Experimental observation of a phase transition in the evolution of many-body systems with dipolar interactions

TL;DR

This study experimentally observes a phase transition in the quantum dynamics of a 3D dipolar spin system using NMR, identifying critical exponents that characterize the transition between localized and delocalized regimes.

Contribution

First experimental demonstration of a phase transition in many-body dipolar systems with critical exponents measured via NMR.

Findings

Identified a phase transition with critical exponents v = s = 0.42.

Demonstrated localization and delocalization regimes depending on quench strength.

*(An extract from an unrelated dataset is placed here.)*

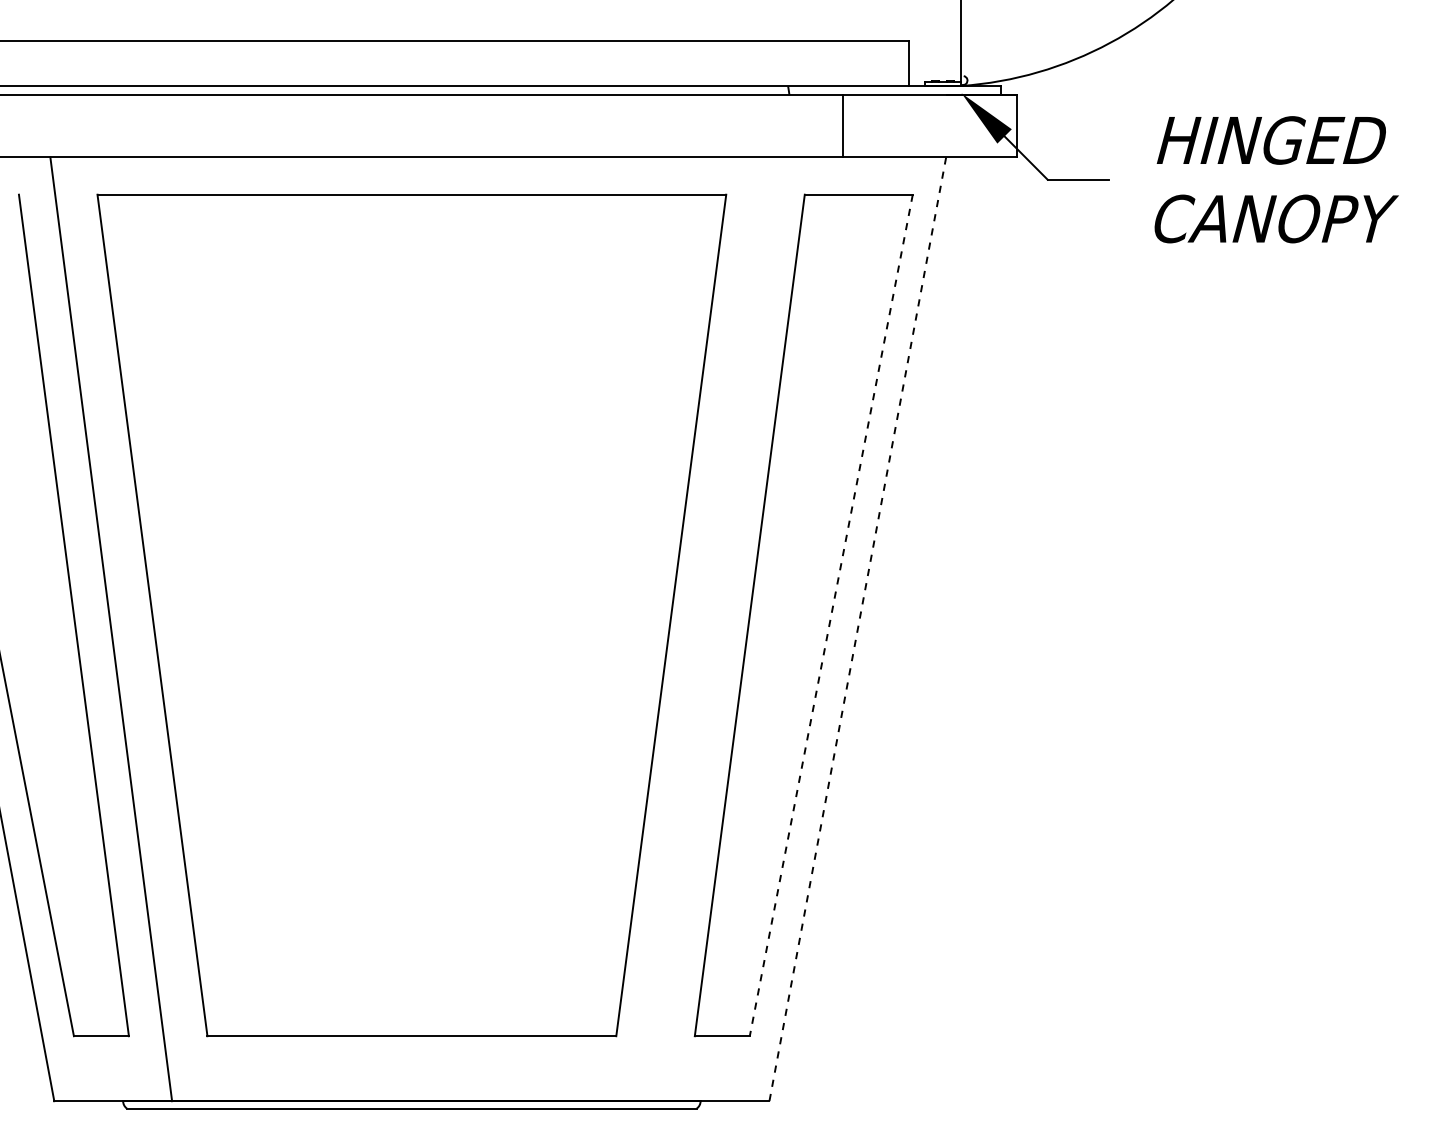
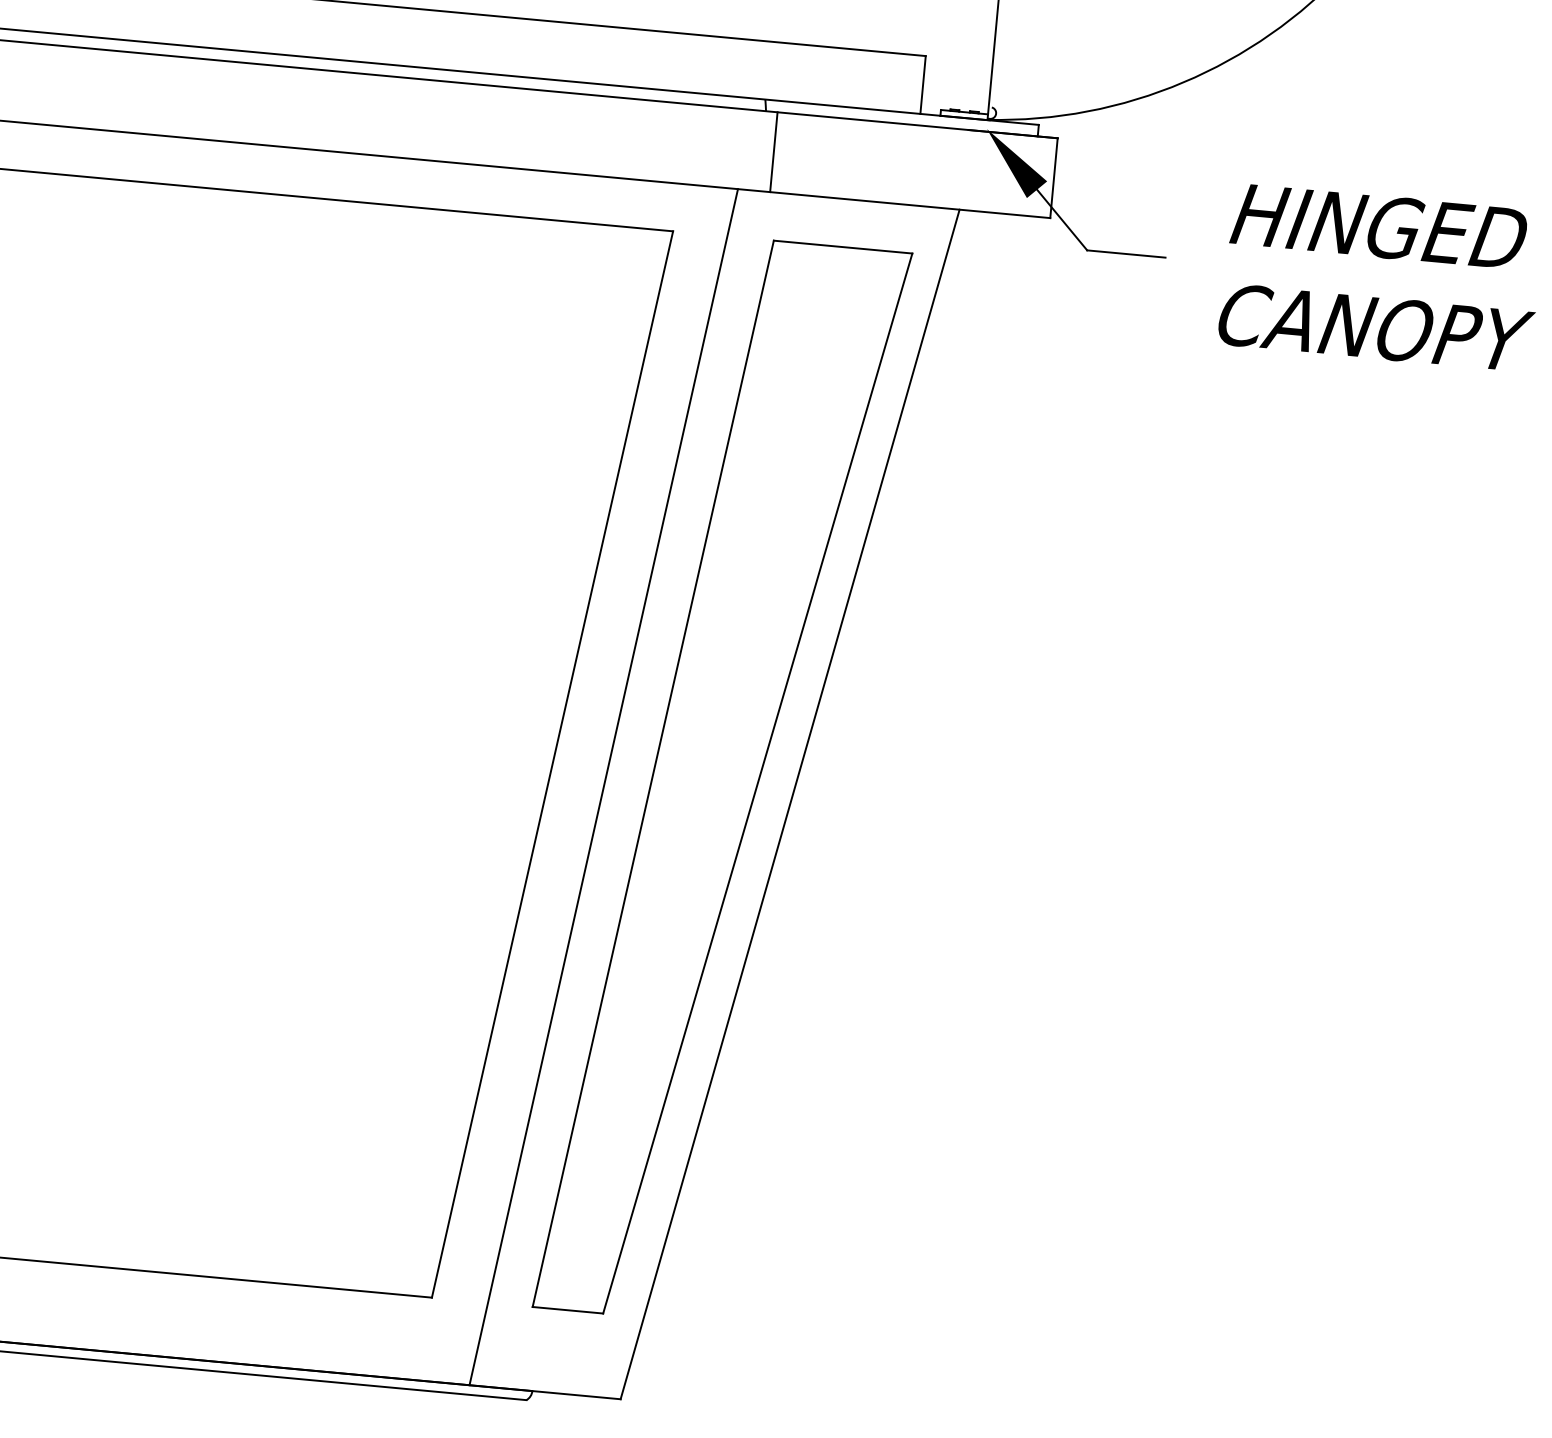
line: (843, 126) -> (773, 152), moved
line: (831, 615) -> (758, 783), dashed -> solid
line: (712, 629) -> (603, 787), added
line: (857, 629) -> (789, 804), dashed -> solid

Validated nuclear-spin quantum simulations for complex many-body dynamics.

Abstract

Non-equilibrium dynamics of many-body systems is important in many branches of science, such as condensed matter, quantum chemistry, and ultracold atoms. Here we report the experimental observation of a phase transition of the quantum coherent dynamics of a 3D many-spin system with dipolar interactions, and determine its critical exponents. Using nuclear magnetic resonance (NMR) on a solid-state system of spins at room-temperature, we quench the interaction Hamiltonian to drive the evolution of the system. The resulting dynamics of the system coherence can be localized or extended, depending on the quench strength. Applying a finite-time scaling analysis to the observed time-evolution of the number of correlated spins, we extract the critical exponents v = s = 0.42 around the phase transition separating a localized from a delocalized dynamical regime. These results show clearly that such nuclear-spin based quantum simulations can effectively model the non-equilibrium dynamics of complex many-body systems, such as 3D spin-networks with dipolar interactions.